Using Executive Function Principles to Build More Effective Employment and Human Service Programs
In This April 2015 Issue
Over the last year, we have made significant progress in identifying ways in which human service programs can use executive function principles to build better programs. Our plan is to use this monthly newsletter to share what we have learned with you. Here is what you can expect in future newsletters:
- Details on upcoming webinars (see below for the first webinar on May 20, 2015)
- Information on key executive function principles and how they can be used to design and deliver employment and other human services in new ways
- Tools that you can use to integrate executive function principles into your programs
- Links to additional resources
The impetus for this work comes from Frontiers of Innovation, a project of the Center on the Developing Child at Harvard University that posits that building adult capabilities is an important strategy for achieving “breakthrough outcomes” for children (but is also relevant for adults without children). This 5-minute video describes their theory of change. As its name implies, a key feature of the work of Frontiers of Innovation is to encourage human service programs to think outside the box and come up with new ideas that will produce better short and long-term outcomes. Our hope is that by providing a forum for sharing new information and innovative ideas, we can contribute to that endeavor.
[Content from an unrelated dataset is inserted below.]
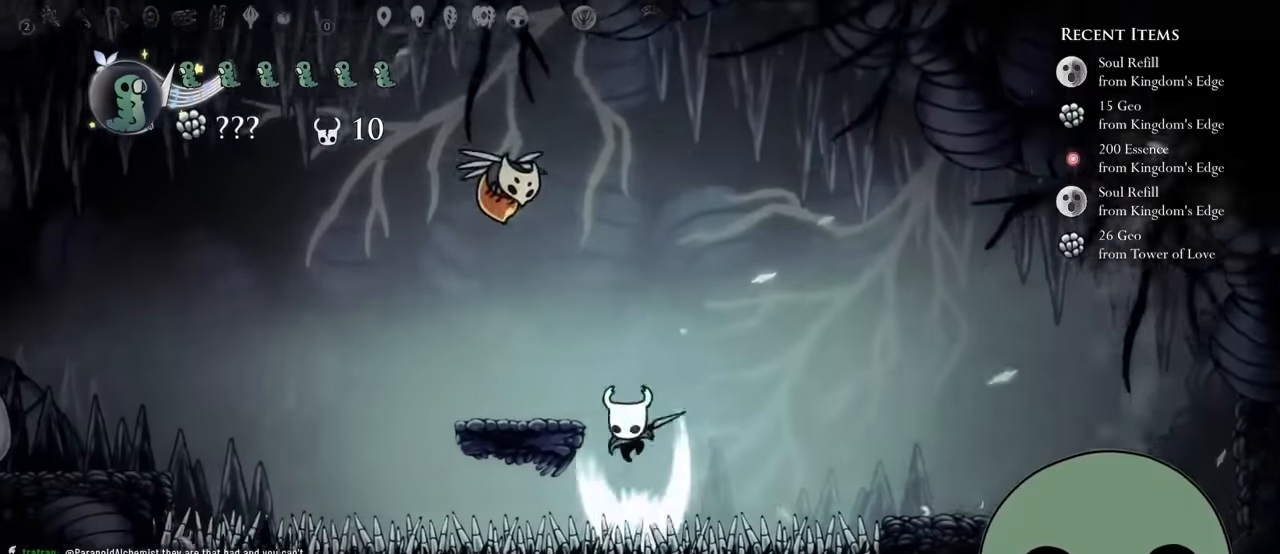
{"dt_ms": 500, "buttons": ["A", "DPAD_LEFT"], "left_stick": "center", "right_stick": "center", "events": [[200, "DPAD_DOWN", "up"], [200, "X", "up"], [300, "DPAD_LEFT", "up"], [450, "DPAD_LEFT", "down"], [500, "A", "down"]]}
Adult Executive Functions: What They Are and Why They Matter
Presenter: Silvia Bunge, Associate Professor, University of California, Berkeley
Date: May 20, 2015
Time: 1:30 to 2:30 PM (EDT)
On May 20th, we will launch a monthly webinar series that will provide human service professionals an opportunity to hear from experts in the field and program administrators that are using executive function principles in their work. In the first webinar, Silvia Bunge, Associate Professor, Department of Psychology and Director of the Building Blocks of Cognition Laboratory, University of California at Berkeley, will provide an overview of the science behind executive functions with an explicit focus on adults. Silvia is a leading neuroscientist who excels at making technical information accessible and relevant to practitioners.